Kasus ini mencerminkan kegagalan serius aparat penegak hukum dalam menjalankan prinsip kehati-hatian, akuntabilitas, serta penghormatan terhadap Hak asasi manusia dalam proses penegakan hukum.
Amsal Sitepu, yang dikenal sebagai pekerja kreatif dengan dedikasi tinggi dalam bidang ide dan karya, justru dihadapkan pada tuduhan tindak pidana korupsi yang sarat dengan kejanggalan.
Proses hukum yang dijalankan terhadap dirinya diduga tidak hanya mengandung cacat prosedural, tetapi juga diwarnai dengan tekanan dan intimidasi yang tidak semestinya dilakukan oleh aparat penegak hukum.
Kondisi ini menimbulkan kekhawatiran serius terhadap jaminan kebebasan berekspresi dan perlindungan terhadap pekerja kreatif di Indonesia.
Dalam Rapat Dengar Pendapat (RDP) Komisi III DPR RI Bersama Komisi Kejaksaan, Kajatisu, Kajari Karo dan Jajarannya terungkap fakta mengejutkan di hadapan publik.

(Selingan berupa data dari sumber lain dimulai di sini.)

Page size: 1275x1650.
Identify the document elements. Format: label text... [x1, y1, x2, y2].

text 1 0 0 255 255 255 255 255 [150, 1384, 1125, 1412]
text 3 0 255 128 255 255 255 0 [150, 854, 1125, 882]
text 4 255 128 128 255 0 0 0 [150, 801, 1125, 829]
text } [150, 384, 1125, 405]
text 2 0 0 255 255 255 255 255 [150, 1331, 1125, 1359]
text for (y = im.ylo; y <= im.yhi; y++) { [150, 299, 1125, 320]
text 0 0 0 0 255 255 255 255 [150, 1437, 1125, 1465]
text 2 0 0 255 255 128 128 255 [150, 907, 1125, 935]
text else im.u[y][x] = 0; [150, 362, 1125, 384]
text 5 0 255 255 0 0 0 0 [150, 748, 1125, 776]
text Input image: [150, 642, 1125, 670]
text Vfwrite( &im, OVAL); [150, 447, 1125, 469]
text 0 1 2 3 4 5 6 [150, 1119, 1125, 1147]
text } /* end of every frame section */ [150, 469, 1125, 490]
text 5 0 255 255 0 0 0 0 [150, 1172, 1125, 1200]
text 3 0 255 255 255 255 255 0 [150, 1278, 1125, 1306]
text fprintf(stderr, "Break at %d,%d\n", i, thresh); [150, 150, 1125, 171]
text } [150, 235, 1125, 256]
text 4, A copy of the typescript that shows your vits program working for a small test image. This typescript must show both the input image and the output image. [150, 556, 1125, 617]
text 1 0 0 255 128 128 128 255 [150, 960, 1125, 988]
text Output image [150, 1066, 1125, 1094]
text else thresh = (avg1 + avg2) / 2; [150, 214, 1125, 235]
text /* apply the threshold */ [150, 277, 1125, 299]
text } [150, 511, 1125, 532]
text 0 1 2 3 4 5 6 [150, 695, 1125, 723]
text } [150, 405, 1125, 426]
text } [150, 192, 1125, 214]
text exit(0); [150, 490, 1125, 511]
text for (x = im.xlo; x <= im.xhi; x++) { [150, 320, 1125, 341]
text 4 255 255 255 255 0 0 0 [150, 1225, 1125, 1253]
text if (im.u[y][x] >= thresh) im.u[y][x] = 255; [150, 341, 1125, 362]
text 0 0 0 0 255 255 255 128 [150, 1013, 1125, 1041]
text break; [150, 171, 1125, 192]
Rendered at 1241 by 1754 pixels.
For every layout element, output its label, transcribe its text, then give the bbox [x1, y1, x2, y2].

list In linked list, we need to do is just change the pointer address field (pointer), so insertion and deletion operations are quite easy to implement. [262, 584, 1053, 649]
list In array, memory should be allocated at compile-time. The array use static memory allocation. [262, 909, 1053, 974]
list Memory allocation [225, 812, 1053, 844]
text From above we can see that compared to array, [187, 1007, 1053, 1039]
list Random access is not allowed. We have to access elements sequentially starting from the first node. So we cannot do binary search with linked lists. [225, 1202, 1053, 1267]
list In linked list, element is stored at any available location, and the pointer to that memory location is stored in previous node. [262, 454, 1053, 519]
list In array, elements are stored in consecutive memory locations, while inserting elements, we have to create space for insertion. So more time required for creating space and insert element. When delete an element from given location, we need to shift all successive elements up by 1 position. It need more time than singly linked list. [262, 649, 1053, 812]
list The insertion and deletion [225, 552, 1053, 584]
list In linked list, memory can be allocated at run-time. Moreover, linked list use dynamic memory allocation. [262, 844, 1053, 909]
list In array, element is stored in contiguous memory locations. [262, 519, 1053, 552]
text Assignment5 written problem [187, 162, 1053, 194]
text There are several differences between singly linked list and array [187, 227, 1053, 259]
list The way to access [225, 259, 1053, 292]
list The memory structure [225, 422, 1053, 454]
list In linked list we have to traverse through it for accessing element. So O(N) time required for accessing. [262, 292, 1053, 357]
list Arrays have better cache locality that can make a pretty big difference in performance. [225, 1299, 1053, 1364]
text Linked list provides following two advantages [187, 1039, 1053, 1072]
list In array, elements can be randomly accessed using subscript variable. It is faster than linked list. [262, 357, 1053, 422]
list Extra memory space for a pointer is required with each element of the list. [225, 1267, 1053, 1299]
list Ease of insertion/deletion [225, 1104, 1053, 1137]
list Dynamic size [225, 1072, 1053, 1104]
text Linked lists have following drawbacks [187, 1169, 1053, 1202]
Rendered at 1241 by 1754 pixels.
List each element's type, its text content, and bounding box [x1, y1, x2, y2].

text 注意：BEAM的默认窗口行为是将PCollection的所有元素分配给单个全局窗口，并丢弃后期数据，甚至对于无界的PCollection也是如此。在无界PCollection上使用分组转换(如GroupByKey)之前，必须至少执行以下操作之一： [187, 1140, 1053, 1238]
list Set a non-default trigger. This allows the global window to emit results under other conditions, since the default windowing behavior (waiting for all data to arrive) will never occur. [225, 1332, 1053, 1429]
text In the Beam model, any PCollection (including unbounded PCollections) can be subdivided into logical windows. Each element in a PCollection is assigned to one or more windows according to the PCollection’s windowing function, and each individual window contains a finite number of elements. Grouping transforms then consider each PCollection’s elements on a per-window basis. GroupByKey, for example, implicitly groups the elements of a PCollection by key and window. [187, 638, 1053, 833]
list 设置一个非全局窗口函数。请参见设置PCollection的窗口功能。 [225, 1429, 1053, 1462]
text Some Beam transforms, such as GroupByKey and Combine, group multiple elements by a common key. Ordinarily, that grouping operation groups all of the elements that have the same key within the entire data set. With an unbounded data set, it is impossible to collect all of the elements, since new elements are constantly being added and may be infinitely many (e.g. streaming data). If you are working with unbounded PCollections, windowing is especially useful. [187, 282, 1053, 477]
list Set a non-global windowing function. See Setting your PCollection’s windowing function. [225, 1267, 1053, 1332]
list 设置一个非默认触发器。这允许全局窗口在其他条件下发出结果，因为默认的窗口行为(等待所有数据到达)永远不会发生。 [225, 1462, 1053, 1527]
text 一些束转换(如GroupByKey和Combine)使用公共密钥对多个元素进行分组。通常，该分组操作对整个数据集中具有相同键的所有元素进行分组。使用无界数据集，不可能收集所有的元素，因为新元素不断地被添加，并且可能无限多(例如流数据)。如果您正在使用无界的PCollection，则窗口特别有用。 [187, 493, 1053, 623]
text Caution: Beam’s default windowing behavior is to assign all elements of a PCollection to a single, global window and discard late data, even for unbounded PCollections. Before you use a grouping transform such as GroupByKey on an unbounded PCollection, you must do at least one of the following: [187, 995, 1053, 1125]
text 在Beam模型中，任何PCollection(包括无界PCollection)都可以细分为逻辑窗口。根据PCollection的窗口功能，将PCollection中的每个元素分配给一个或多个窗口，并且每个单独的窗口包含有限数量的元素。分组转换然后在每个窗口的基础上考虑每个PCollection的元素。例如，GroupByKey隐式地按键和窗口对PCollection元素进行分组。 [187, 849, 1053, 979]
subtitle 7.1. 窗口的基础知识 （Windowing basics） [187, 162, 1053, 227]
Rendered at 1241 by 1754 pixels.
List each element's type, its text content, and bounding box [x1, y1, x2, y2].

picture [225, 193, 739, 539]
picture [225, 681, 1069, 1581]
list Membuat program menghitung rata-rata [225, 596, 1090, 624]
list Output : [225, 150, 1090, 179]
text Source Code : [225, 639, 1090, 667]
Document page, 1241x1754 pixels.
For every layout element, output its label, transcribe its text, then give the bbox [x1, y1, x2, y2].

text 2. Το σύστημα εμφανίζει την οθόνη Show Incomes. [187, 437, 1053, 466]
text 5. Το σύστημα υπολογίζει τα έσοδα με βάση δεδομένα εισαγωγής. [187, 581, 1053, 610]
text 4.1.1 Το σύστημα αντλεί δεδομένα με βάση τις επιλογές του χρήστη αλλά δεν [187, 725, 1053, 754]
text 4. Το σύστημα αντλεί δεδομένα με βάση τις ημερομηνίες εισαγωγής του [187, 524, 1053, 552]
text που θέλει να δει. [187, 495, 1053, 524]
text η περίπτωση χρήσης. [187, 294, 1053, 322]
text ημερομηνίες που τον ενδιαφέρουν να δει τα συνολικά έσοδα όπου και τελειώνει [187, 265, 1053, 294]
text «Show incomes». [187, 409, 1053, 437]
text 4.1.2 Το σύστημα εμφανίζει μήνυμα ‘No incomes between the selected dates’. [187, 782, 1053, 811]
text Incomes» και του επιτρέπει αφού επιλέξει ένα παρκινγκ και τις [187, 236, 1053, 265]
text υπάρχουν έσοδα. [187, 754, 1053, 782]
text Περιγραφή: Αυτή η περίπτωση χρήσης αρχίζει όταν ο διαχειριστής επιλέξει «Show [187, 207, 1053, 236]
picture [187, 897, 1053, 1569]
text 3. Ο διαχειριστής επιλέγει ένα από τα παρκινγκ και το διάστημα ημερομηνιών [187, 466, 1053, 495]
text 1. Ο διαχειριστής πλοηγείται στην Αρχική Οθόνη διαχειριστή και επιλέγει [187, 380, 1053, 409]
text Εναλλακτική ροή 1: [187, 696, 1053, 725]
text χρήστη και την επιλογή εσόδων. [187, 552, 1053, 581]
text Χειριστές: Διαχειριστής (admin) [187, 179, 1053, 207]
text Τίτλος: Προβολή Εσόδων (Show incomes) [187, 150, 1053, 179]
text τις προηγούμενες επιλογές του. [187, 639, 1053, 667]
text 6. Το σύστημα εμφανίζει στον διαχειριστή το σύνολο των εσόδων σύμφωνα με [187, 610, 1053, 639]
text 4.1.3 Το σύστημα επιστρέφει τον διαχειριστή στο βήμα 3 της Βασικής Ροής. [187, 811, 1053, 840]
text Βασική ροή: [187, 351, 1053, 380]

Kepala Kejaksaan Negeri (Kajari) Karo, Danke Rajagukguk, mengakui adanya kesalahan fatal dalam penerbitan dokumen resmi terkait status penahanan Amsal Sitepu.
Dalam forum yang dipimpin oleh Ketua Komisi III Habiburokhman, Kajari Karo menyatakan bahwa kekeliruan tersebut terjadi akibat *“salah ketik”*. Pernyataan ini bukan hanya menunjukkan ketidakprofesionalan, tetapi juga mengindikasikan kelalaian serius dalam proses administrasi hukum yang berdampak langsung pada hak kebebasan seseorang.
Kesalahan yang dimaksud bukanlah kesalahan sepele. Dalam praktik hukum pidana, terdapat perbedaan mendasar antara “penangguhan penahanan” sebagaimana diatur dalam Pasal 31 KUHAP (serta relevansi Pasal 110 dalam praktik administrasi) dengan “pengalihan jenis penahanan” sebagaimana diatur dalam Pasal 23 KUHAP (sering dikaitkan dengan mekanisme teknis dalam praktik penahanan).
Kekeliruan dalam penggunaan istilah tersebut dapat mengubah substansi hukum secara signifikan dan berimplikasi langsung terhadap status kebebasan seseorang. Fakta bahwa kesalahan ini lolos hingga tahap penandatanganan oleh Kajari menunjukkan adanya kegagalan sistemik dalam mekanisme pengawasan internal Kejari Karo.